Yannick Cochennec, mis à jour le 10.06.2012 à 8 h 45

En tennis, c'est toujours la même chanson. Voici venu le temps des finales à répétition Nadal-Djokovic après le tube Nadal-Federer. Bonne ou mauvaise nouvelle?

Rafael Nadal, servant contre Novak Djokovic à Londres, le 24 novembre 2010. REUTERS/Stefan Wermuth.

Rafael Nadal, servant contre Novak Djokovic à Londres, le 24 novembre 2010. REUTERS/Stefan Wermuth.

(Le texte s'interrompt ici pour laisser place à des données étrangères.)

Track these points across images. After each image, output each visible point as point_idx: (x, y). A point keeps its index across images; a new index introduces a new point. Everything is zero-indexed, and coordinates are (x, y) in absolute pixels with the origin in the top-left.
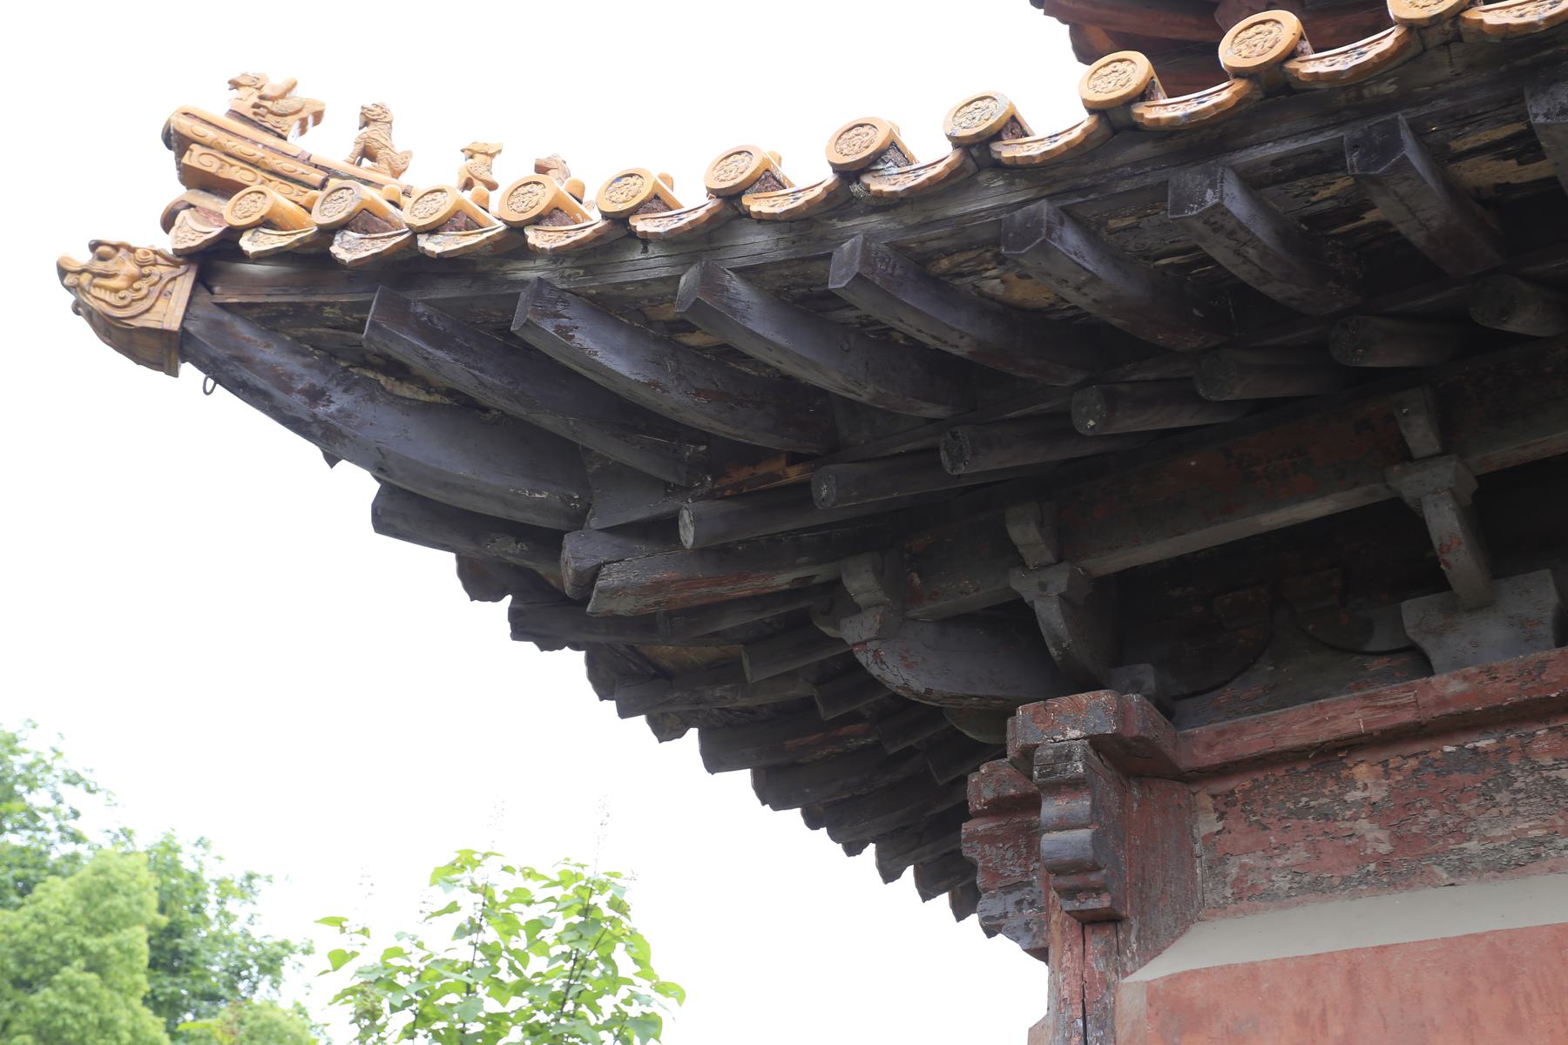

Historique. Le mot est galvaudé à force d’être utilisé à tort et à travers dans le sport. Et pourtant, cette finale de Roland-Garros est bien historique au-delà du fait qu’elle pourrait être la première depuis 1973 à ne pas se terminer un dimanche en raison de prévisions météorologiques très pessimistes.

Historique parce que Rafael Nadal pourrait devenir le premier joueur à gagner sept fois les Internationaux de France (une victoire de plus que Björn Borg). Historique car Novak Djokovic a une chance de devenir le premier champion depuis 1969 à s’adjuger quatre tournois du Grand Chelem consécutivement après ses succès à Wimbledon, l’US Open et l’Open d’Australie. Historique, enfin, dans la mesure où Nadal et Djokovic s’affrontent pour la quatrième fois de suite en finale d’un tournoi majeur –une première dans la saga plus que centenaire du tennis.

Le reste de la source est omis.